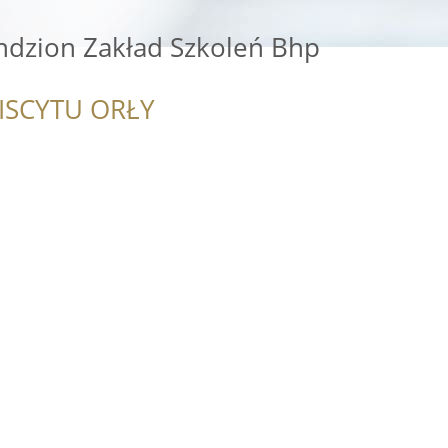
ndzion Zakład Szkoleń Bhp
ISCYTU ORŁY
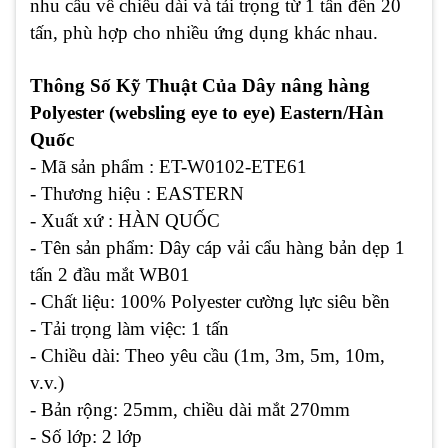
nhu cầu về chiều dài và tải trọng từ 1 tấn đến 20
tấn, phù hợp cho nhiều ứng dụng khác nhau.
Thông Số Kỹ Thuật Của Dây nâng hàng
Polyester (websling eye to eye) Eastern/Hàn
Quốc
- Mã sản phẩm : ET-W0102-ETE61
- Thương hiệu : EASTERN
- Xuất xứ : HÀN QUỐC
- Tên sản phẩm: Dây cáp vải cẩu hàng bản dẹp 1
tấn 2 đầu mắt WB01
- Chất liệu: 100% Polyester cường lực siêu bền
- Tải trọng làm việc: 1 tấn
- Chiều dài: Theo yêu cầu (1m, 3m, 5m, 10m,
v.v.)
- Bản rộng: 25mm, chiều dài mắt 270mm
- Số lớp: 2 lớp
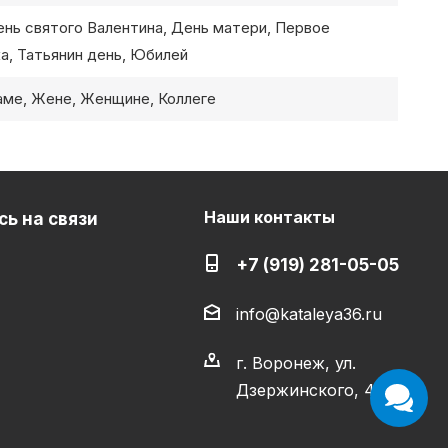
ень святого Валентина, День матери, Первое
а, Татьянин день, Юбилей
аме, Жене, Женщине, Коллеге
Наши контакты
ь на связи
+7 (919) 281-05-05
info@kataleya36.ru
г. Воронеж, ул.
Дзержинского, 4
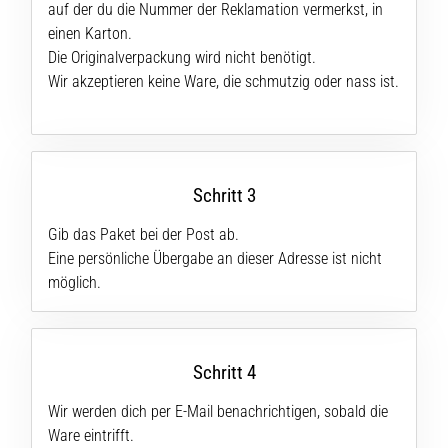
auf der du die Nummer der Reklamation vermerkst, in
einen Karton.
5. 8. 2026
Die Originalverpackung wird nicht benötigt.
•
Wir akzeptieren keine Ware, die schmutzig oder nass ist.
Lesedauer 8 min
Kohlenhydrat-
Superkompensation:
Wie
Schritt 3
beeinflusst
sie
Gib das Paket bei der Post ab.
die
Eine persönliche Übergabe an dieser Adresse ist nicht
Laufleistung?
möglich.
Es
heißt,
dass
Kohlenhydrat-
Schritt 4
Superkompensation
Wir werden dich per E-Mail benachrichtigen, sobald die
die
Ausdauerleistung
Ware eintrifft.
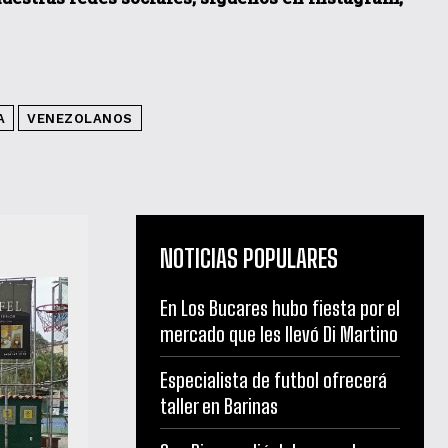
A
VENEZOLANOS
NOTICIAS POPULARES
En Los Bucares hubo fiesta por el
mercado que les llevó Di Martino
Especialista de futbol ofrecerá
taller en Barinas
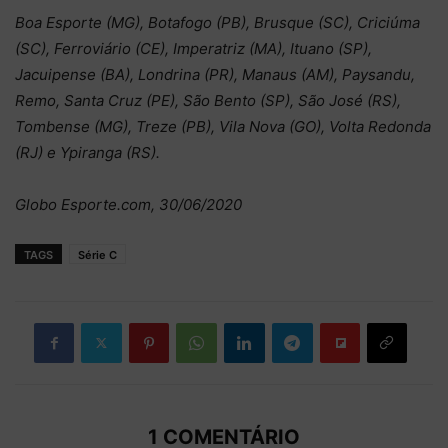
Boa Esporte (MG), Botafogo (PB), Brusque (SC), Criciúma
(SC), Ferroviário (CE), Imperatriz (MA), Ituano (SP),
Jacuipense (BA), Londrina (PR), Manaus (AM), Paysandu,
Remo, Santa Cruz (PE), São Bento (SP), São José (RS),
Tombense (MG), Treze (PB), Vila Nova (GO), Volta Redonda
(RJ) e Ypiranga (RS).
Globo Esporte.com, 30/06/2020
TAGS
Série C
1 COMENTÁRIO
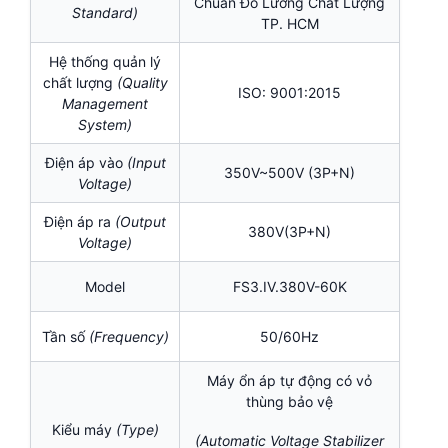
Chuẩn Đo Lường Chất Lượng
Standard)
TP. HCM
Hệ thống quản lý
chất lượng
(Quality
ISO: 9001:2015
Management
System)
Điện áp vào
(Input
350V~500V (3P+N)
Voltage)
Điện áp ra
(Output
380V(3P+N)
Voltage)
Model
FS3.IV.380V-60K
Tần số
(Frequency)
50/60Hz
Máy ổn áp tự động có vỏ
thùng bảo vệ
Kiểu máy
(Type)
(Automatic Voltage Stabilizer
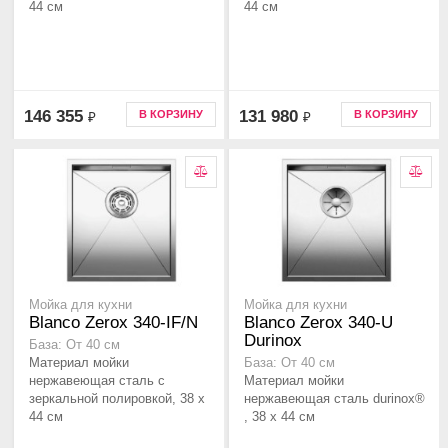
44 см
44 см
146 355
131 980
В КОРЗИНУ
В КОРЗИНУ
₽
₽
Мойка для кухни
Мойка для кухни
Blanco Zerox 340-IF/N
Blanco Zerox 340-U
Durinox
База: От 40 см
Материал мойки
База: От 40 см
нержавеющая сталь с
Материал мойки
зеркальной полировкой, 38 x
нержавеющая сталь durinox®
44 см
, 38 x 44 см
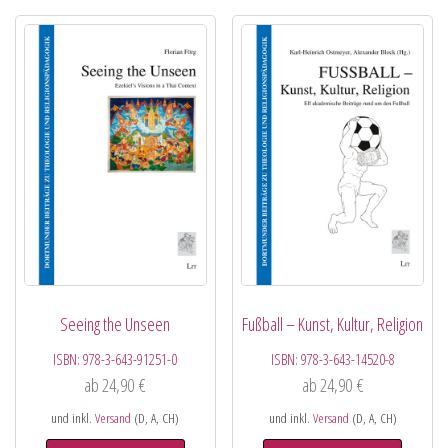
Seeing the Unseen
Fußball – Kunst, Kultur, Religion
ISBN:
978-3-643-91251-0
ISBN:
978-3-643-14520-8
ab
24,90
€
ab
24,90
€
und inkl.
Versand
(D, A, CH)
und inkl.
Versand
(D, A, CH)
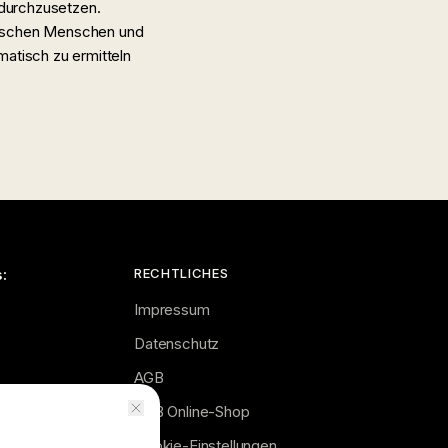
 durchzusetzen.
zwischen Menschen und
atisch zu ermitteln
:
RECHTLICHES
Impressum
Datenschutz
AGB
ur auf Termin)
AGB Online-Shop
 Termin!
Cookie-Einstellungen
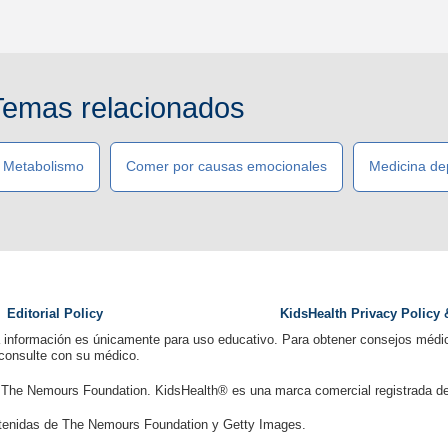
Temas relacionados
Metabolismo
Comer por causas emocionales
Medicina de
Editorial Policy
KidsHealth Privacy Policy
a información es únicamente para uso educativo. Para obtener consejos médic
 consulte con su médico.
 The Nemours Foundation. KidsHealth® es una marca comercial registrada d
enidas de The Nemours Foundation y Getty Images.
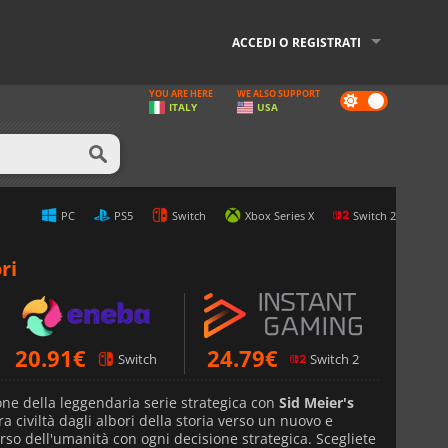
ACCEDI O REGISTRATI
YOU ARE HERE
WE ALSO SUPPORT
Dark
ITALY
USA
mode
PC
PS5
Switch
Xbox Series X
Switch 2
ri
20.91
€
24.79
€
Switch
Switch 2
one della leggendaria serie strategica con
Sid Meier's
ra civiltà dagli albori della storia verso un nuovo e
so dell'umanità con ogni decisione strategica. Scegliete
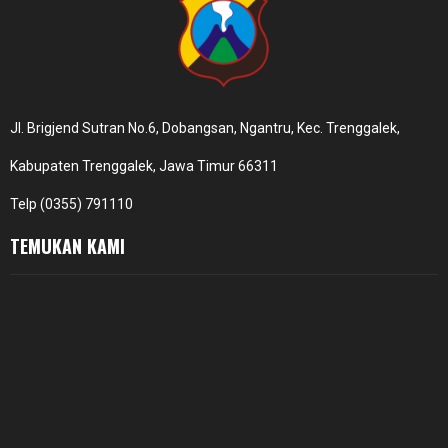
Jl. Brigjend Sutran No.6, Dobangsan, Ngantru, Kec. Trenggalek,
Kabupaten Trenggalek, Jawa Timur 66311
Telp (0355) 791110
TEMUKAN KAMI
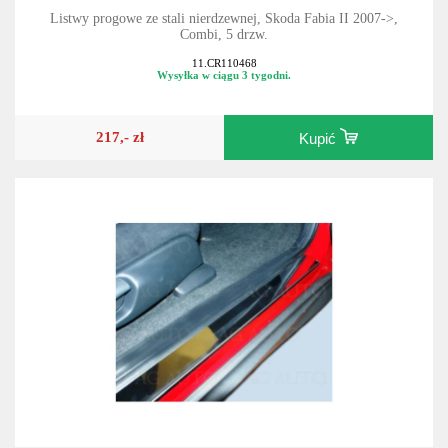
Listwy progowe ze stali nierdzewnej, Skoda Fabia II 2007->,
Combi, 5 drzw.
11.CR110468
Wysyłka w ciągu 3 tygodni.
217,- zł
Kupić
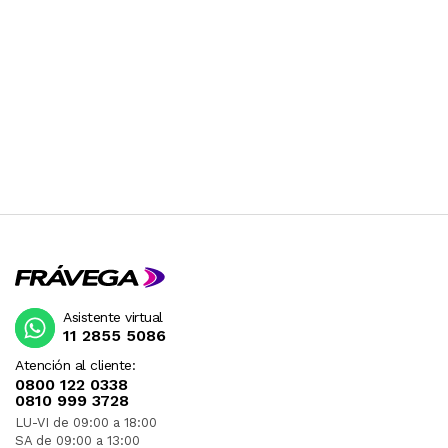
Asistente virtual
11 2855 5086
Atención al cliente:
0800 122 0338
0810 999 3728
LU-VI de 09:00 a 18:00
SA de 09:00 a 13:00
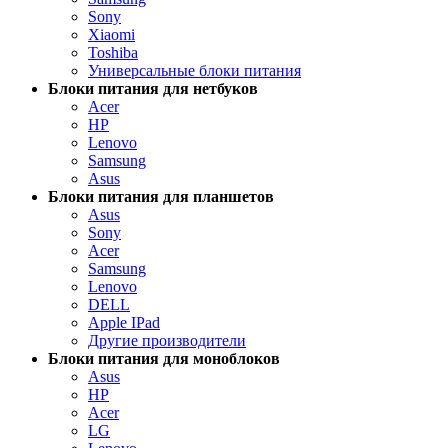
Sony
Xiaomi
Toshiba
Универсальные блоки питания
Блоки питания для нетбуков
Acer
HP
Lenovo
Samsung
Asus
Блоки питания для планшетов
Asus
Sony
Acer
Samsung
Lenovo
DELL
Apple IPad
Другие производители
Блоки питания для моноблоков
Asus
HP
Acer
LG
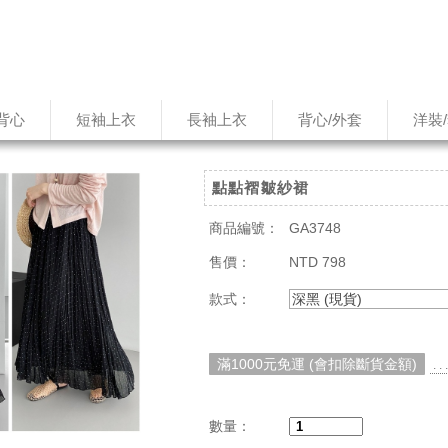
背心
短袖上衣
長袖上衣
背心/外套
洋裝
點點褶皺紗裙
商品編號：
GA3748
售價：
NTD 798
款式：
深黑 (現貨)
滿1000元免運 (會扣除斷貨金額)
. 
數量：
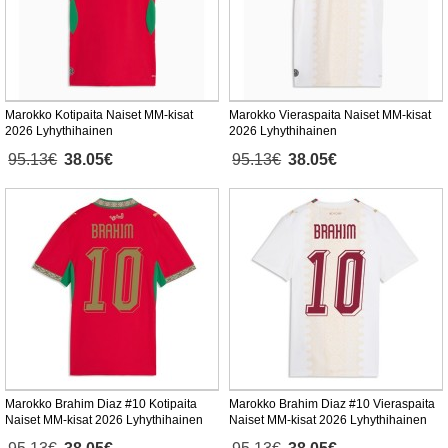
Marokko Kotipaita Naiset MM-kisat
Marokko Vieraspaita Naiset MM-kisat
2026 Lyhythihainen
2026 Lyhythihainen
95.13€
38.05€
95.13€
38.05€
Marokko Brahim Diaz #10 Kotipaita
Marokko Brahim Diaz #10 Vieraspaita
Naiset MM-kisat 2026 Lyhythihainen
Naiset MM-kisat 2026 Lyhythihainen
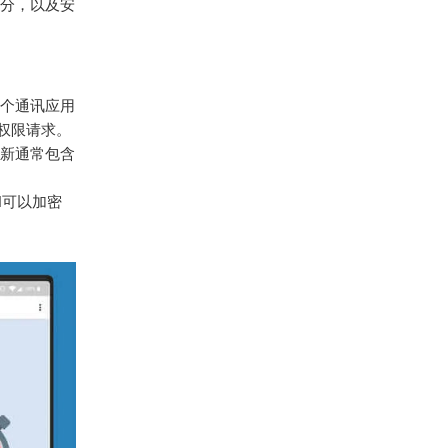
分，以及安
个通讯应用
权限请求。
新通常包含
N可以加密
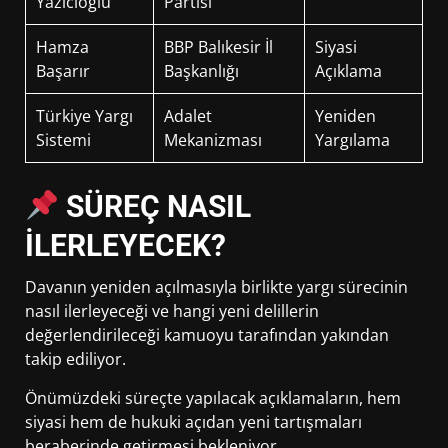
Yazıcıoğlu
Partisi
Hamza
BBP Balıkesir İl
Siyasi
Başarır
Başkanlığı
Açıklama
Türkiye Yargı
Adalet
Yeniden
Sistemi
Mekanizması
Yargılama
SÜREÇ NASIL
İLERLEYECEK?
Davanın yeniden açılmasıyla birlikte yargı sürecinin
nasıl ilerleyeceği ve hangi yeni delillerin
değerlendirileceği kamuoyu tarafından yakından
takip ediliyor.
Önümüzdeki süreçte yapılacak açıklamaların, hem
siyasi hem de hukuki açıdan yeni tartışmaları
beraberinde getirmesi bekleniyor.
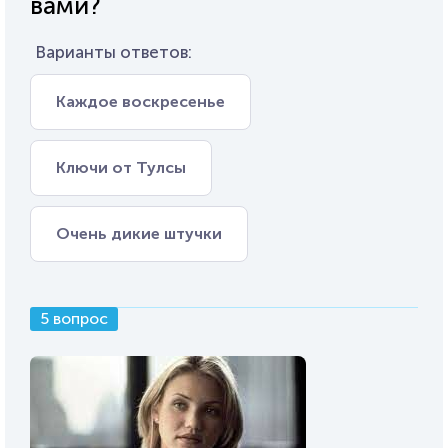
вами?
Варианты ответов:
Каждое воскресенье
Ключи от Тулсы
Очень дикие штучки
5 вопрос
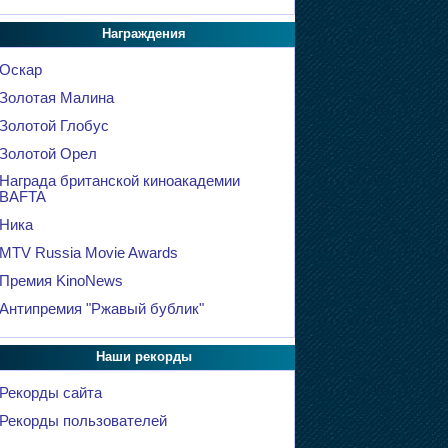
Награждения
Оскар
Золотая Малина
Золотой Глобус
Золотой Орел
Награда британской киноакадемии
BAFTA
Ника
MTV Russia Movie Awards
Премия KinoNews
Антипремия "Ржавый бублик"
Наши рекорды
Рекорды сайта
Рекорды пользователей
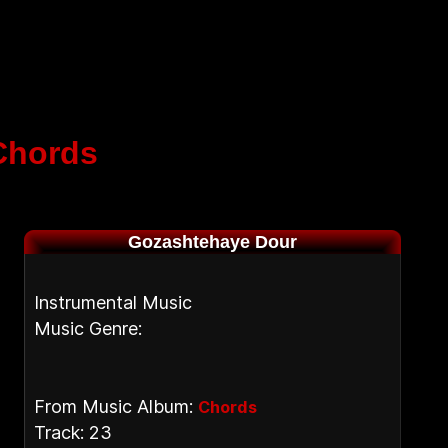
Chords
Gozashtehaye Dour
Instrumental Music
Music Genre:
From Music Album:
Chords
Track: 23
____________
Write out the text of all the records above line for line, with no changes, and leave the pictures out.

ndzion Zakład Szkoleń Bhp
ISCYTU ORŁY
nhu cầu về chiều dài và tải trọng từ 1 tấn đến 20
tấn, phù hợp cho nhiều ứng dụng khác nhau.
Thông Số Kỹ Thuật Của Dây nâng hàng
Polyester (websling eye to eye) Eastern/Hàn
Quốc
- Mã sản phẩm : ET-W0102-ETE61
- Thương hiệu : EASTERN
- Xuất xứ : HÀN QUỐC
- Tên sản phẩm: Dây cáp vải cẩu hàng bản dẹp 1
tấn 2 đầu mắt WB01
- Chất liệu: 100% Polyester cường lực siêu bền
- Tải trọng làm việc: 1 tấn
- Chiều dài: Theo yêu cầu (1m, 3m, 5m, 10m,
v.v.)
- Bản rộng: 25mm, chiều dài mắt 270mm
- Số lớp: 2 lớp
ень святого Валентина, День матери, Первое
а, Татьянин день, Юбилей
аме, Жене, Женщине, Коллеге
Наши контакты
ь на связи
+7 (919) 281-05-05
info@kataleya36.ru
г. Воронеж, ул.
Дзержинского, 4
auf der du die Nummer der Reklamation vermerkst, in
einen Karton.
5. 8. 2026
Die Originalverpackung wird nicht benötigt.
•
Wir akzeptieren keine Ware, die schmutzig oder nass ist.
Lesedauer 8 min
Kohlenhydrat-
Superkompensation:
Wie
Schritt 3
beeinflusst
sie
Gib das Paket bei der Post ab.
die
Eine persönliche Übergabe an dieser Adresse ist nicht
Laufleistung?
möglich.
Es
heißt,
dass
Kohlenhydrat-
Schritt 4
Superkompensation
Wir werden dich per E-Mail benachrichtigen, sobald die
die
Ausdauerleistung
Ware eintrifft.
A
VENEZOLANOS
NOTICIAS POPULARES
En Los Bucares hubo fiesta por el
mercado que les llevó Di Martino
Especialista de futbol ofrecerá
taller en Barinas
Boa Esporte (MG), Botafogo (PB), Brusque (SC), Criciúma
(SC), Ferroviário (CE), Imperatriz (MA), Ituano (SP),
Jacuipense (BA), Londrina (PR), Manaus (AM), Paysandu,
Remo, Santa Cruz (PE), São Bento (SP), São José (RS),
Tombense (MG), Treze (PB), Vila Nova (GO), Volta Redonda
(RJ) e Ypiranga (RS).
Globo Esporte.com, 30/06/2020
TAGS
Série C
1 COMENTÁRIO
Chuẩn Đo Lường Chất Lượng
Standard)
TP. HCM
Hệ thống quản lý
chất lượng
(Quality
ISO: 9001:2015
Management
System)
Điện áp vào
(Input
350V~500V (3P+N)
Voltage)
Điện áp ra
(Output
380V(3P+N)
Voltage)
Model
FS3.IV.380V-60K
Tần số
(Frequency)
50/60Hz
Máy ổn áp tự động có vỏ
thùng bảo vệ
Kiểu máy
(Type)
(Automatic Voltage Stabilizer
44 см
44 см
146 355
131 980
В КОРЗИНУ
В КОРЗИНУ
₽
₽
Мойка для кухни
Мойка для кухни
Blanco Zerox 340-IF/N
Blanco Zerox 340-U
Durinox
База: От 40 см
Материал мойки
База: От 40 см
нержавеющая сталь с
Материал мойки
зеркальной полировкой, 38 x
нержавеющая сталь durinox®
44 см
, 38 x 44 см
Seeing the Unseen
Fußball – Kunst, Kultur, Religion
ISBN:
978-3-643-91251-0
ISBN:
978-3-643-14520-8
ab
24,90
€
ab
24,90
€
und inkl.
Versand
(D, A, CH)
und inkl.
Versand
(D, A, CH)
 durchzusetzen.
zwischen Menschen und
atisch zu ermitteln
:
RECHTLICHES
Impressum
Datenschutz
AGB
ur auf Termin)
AGB Online-Shop
 Termin!
Cookie-Einstellungen
Temas relacionados
Metabolismo
Comer por causas emocionales
Medicina de
Editorial Policy
KidsHealth Privacy Policy
a información es únicamente para uso educativo. Para obtener consejos médic
 consulte con su médico.
 The Nemours Foundation. KidsHealth® es una marca comercial registrada d
enidas de The Nemours Foundation y Getty Images.
ACCEDI O REGISTRATI
YOU ARE HERE
WE ALSO SUPPORT
Dark
ITALY
USA
mode
PC
PS5
Switch
Xbox Series X
Switch 2
ri
20.91
€
24.79
€
Switch
Switch 2
one della leggendaria serie strategica con
Sid Meier's
ra civiltà dagli albori della storia verso un nuovo e
so dell'umanità con ogni decisione strategica. Scegliete
Jl. Brigjend Sutran No.6, Dobangsan, Ngantru, Kec. Trenggalek,
Kabupaten Trenggalek, Jawa Timur 66311
Telp (0355) 791110
TEMUKAN KAMI
Listwy progowe ze stali nierdzewnej, Skoda Fabia II 2007->,
Combi, 5 drzw.
11.CR110468
Wysyłka w ciągu 3 tygodni.
217,- zł
Kupić
Asistente virtual
11 2855 5086
Atención al cliente:
0800 122 0338
0810 999 3728
LU-VI de 09:00 a 18:00
SA de 09:00 a 13:00
Sony
Xiaomi
Toshiba
Универсальные блоки питания
Блоки питания для нетбуков
Acer
HP
Lenovo
Samsung
Asus
Блоки питания для планшетов
Asus
Sony
Acer
Samsung
Lenovo
DELL
Apple IPad
Другие производители
Блоки питания для моноблоков
Asus
HP
Acer
LG
背心
短袖上衣
長袖上衣
背心/外套
洋裝
點點褶皺紗裙
商品編號：
GA3748
售價：
NTD 798
款式：
深黑 (現貨)
滿1000元免運 (會扣除斷貨金額)
. 
數量：
Marokko Kotipaita Naiset MM-kisat
Marokko Vieraspaita Naiset MM-kisat
2026 Lyhythihainen
2026 Lyhythihainen
95.13€
38.05€
95.13€
38.05€
Marokko Brahim Diaz #10 Kotipaita
Marokko Brahim Diaz #10 Vieraspaita
Naiset MM-kisat 2026 Lyhythihainen
Naiset MM-kisat 2026 Lyhythihainen
分，以及安
个通讯应用
权限请求。
新通常包含
N可以加密
Yazıcıoğlu
Partisi
Hamza
BBP Balıkesir İl
Siyasi
Başarır
Başkanlığı
Açıklama
Türkiye Yargı
Adalet
Yeniden
Sistemi
Mekanizması
Yargılama
SÜREÇ NASIL
İLERLEYECEK?
Davanın yeniden açılmasıyla birlikte yargı sürecinin
nasıl ilerleyeceği ve hangi yeni delillerin
değerlendirileceği kamuoyu tarafından yakından
takip ediliyor.
Önümüzdeki süreçte yapılacak açıklamaların, hem
siyasi hem de hukuki açıdan yeni tartışmaları
beraberinde getirmesi bekleniyor.
вами?
Варианты ответов:
Каждое воскресенье
Ключи от Тулсы
Очень дикие штучки
5 вопрос
Награждения
Оскар
Золотая Малина
Золотой Глобус
Золотой Орел
Награда британской киноакадемии
BAFTA
Ника
MTV Russia Movie Awards
Премия KinoNews
Антипремия "Ржавый бублик"
Наши рекорды
Рекорды сайта
Рекорды пользователей
Chords
Gozashtehaye Dour
Instrumental Music
Music Genre:
From Music Album:
Chords
Track: 23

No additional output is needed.